The top 10 employers in Catoosa County in 2010 according to the Georgia Department of Labor were (in alphabetical order): Bi-Lo Lic; Heritage Healthcare of Fort Oglethorpe; Hutcheson Medical Center, Inc.; Lake Winnepesaukah Amusements, Inc.; Lowes Home Centers, Inc.; NHC of Fort Oglethorpe; Northwest Georgia Bank; Propex Operating Company, Llc; Shaw Industries Group Inc.; and Wal-Mart. That does not include government agencies, state colleges, or state and local hospitals. Catoosa County residents worked in several counties including: Catoosa 26.8%; Hamilton, Tennessee 46.1%; Whitfield 14.1%; Walker 7.3%.
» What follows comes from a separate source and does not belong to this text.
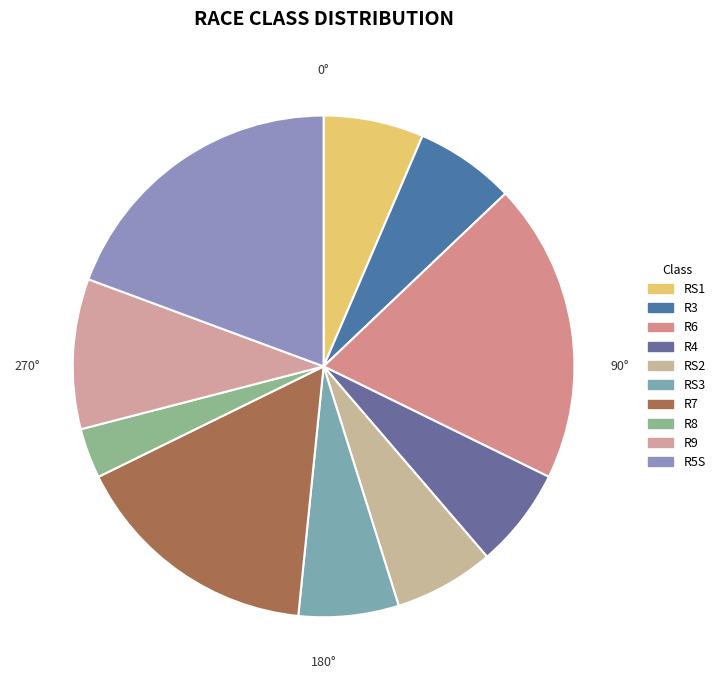

Combined, do R3 and R4 account for over 50%?

No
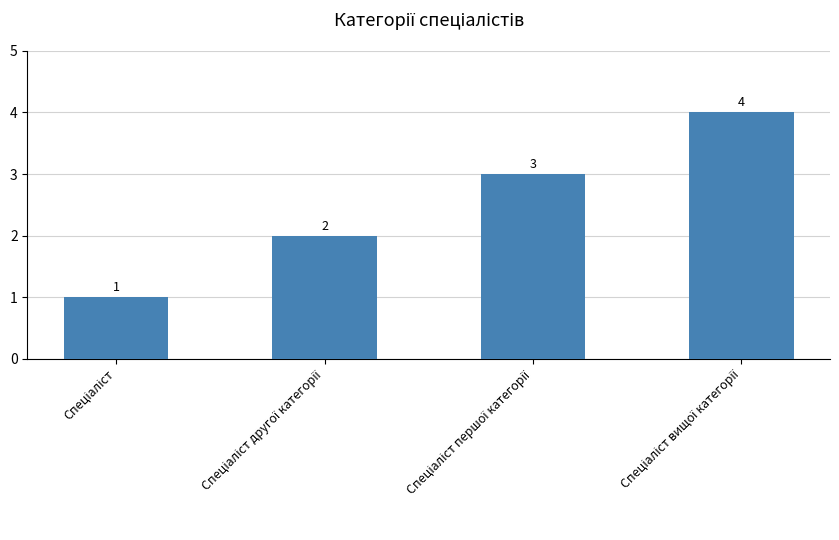

What is the sum of all values?

10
Catoosa County is governed by a board of commissioners that meets in Ringgold. The city of Ringgold has a mayor and council members, and the same is true for Fort Oglethorpe. There is a history of enmity between the two cities. Some older county elders point out the differences in the origins of the cities. Ringgold was a major rail terminus and relied on the area farmers who brought their products to the city for sales and distribution. Fort Oglethorpe was a military post during World War I and II, and services supporting the base and its personnel developed around it. During times of economic hardship, the rural areas seemed to suffer more than the areas around the post. That started the bad feelings between the cities. Those most recently elected to office in the cities have pledged better intergovernmental relationships.

Catoosa County is part of “Georgia’s Historic Highlands.” The Catoosa County Economic Development Authority says “Open spaces and surrounding mountains make the county an ideal setting for outdoor activities, while nearby metropolitan areas give residents access to the arts and entertainment opportunities of larger cities.” Besides the many historic sights and recreational opportunities in the county, the Colonnade serves as a community center uniting all county residents. Among meeting rooms and banquet spaces is a 536-seat theater that is used by community actors and other entertainment.